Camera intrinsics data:
- - - - -

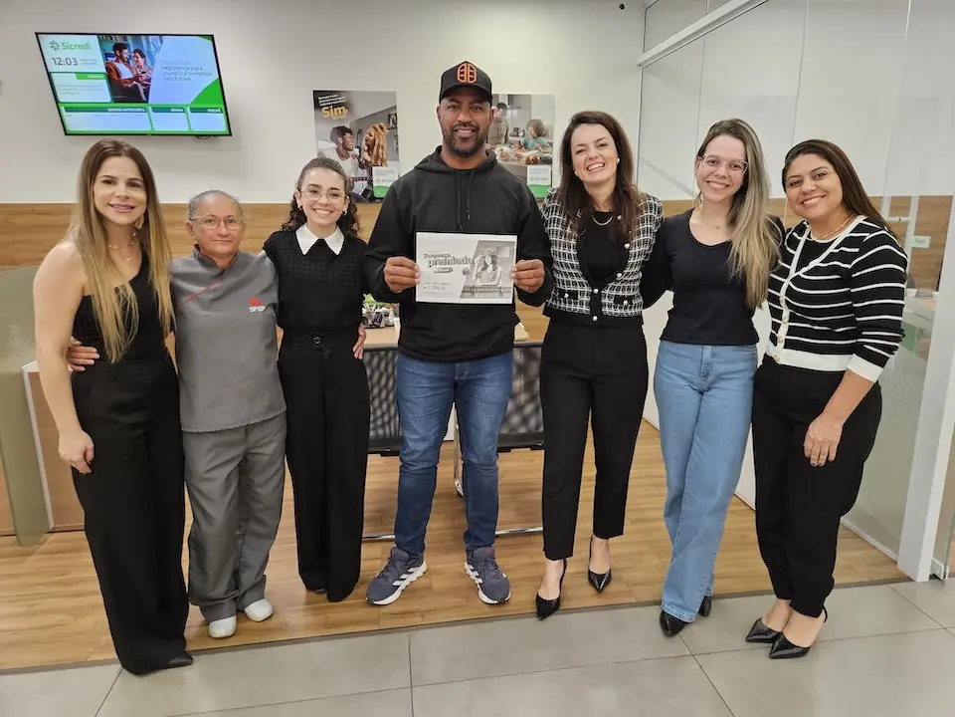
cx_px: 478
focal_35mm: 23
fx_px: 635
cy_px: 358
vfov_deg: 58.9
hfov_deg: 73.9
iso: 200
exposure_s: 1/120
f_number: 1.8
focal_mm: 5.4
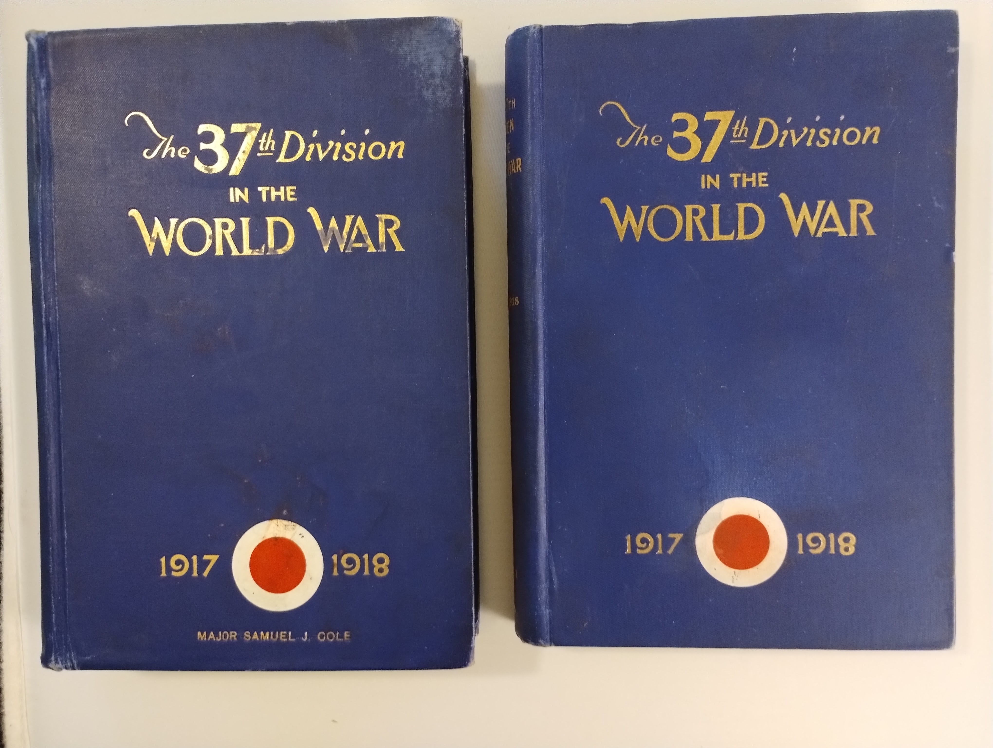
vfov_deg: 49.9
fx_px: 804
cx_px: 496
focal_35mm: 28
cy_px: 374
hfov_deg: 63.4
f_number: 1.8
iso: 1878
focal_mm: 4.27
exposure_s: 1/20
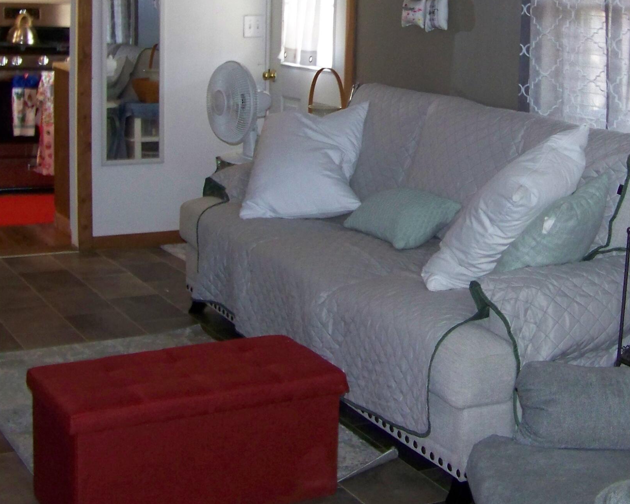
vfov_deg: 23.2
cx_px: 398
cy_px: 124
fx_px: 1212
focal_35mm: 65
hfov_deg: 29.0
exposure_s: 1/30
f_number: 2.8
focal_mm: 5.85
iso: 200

- - - - -

Please print the data above once more, exactly and without images.

cx_px: 478
focal_35mm: 23
fx_px: 635
cy_px: 358
vfov_deg: 58.9
hfov_deg: 73.9
iso: 200
exposure_s: 1/120
f_number: 1.8
focal_mm: 5.4
vfov_deg: 49.9
fx_px: 804
cx_px: 496
focal_35mm: 28
cy_px: 374
hfov_deg: 63.4
f_number: 1.8
iso: 1878
focal_mm: 4.27
exposure_s: 1/20
vfov_deg: 23.2
cx_px: 398
cy_px: 124
fx_px: 1212
focal_35mm: 65
hfov_deg: 29.0
exposure_s: 1/30
f_number: 2.8
focal_mm: 5.85
iso: 200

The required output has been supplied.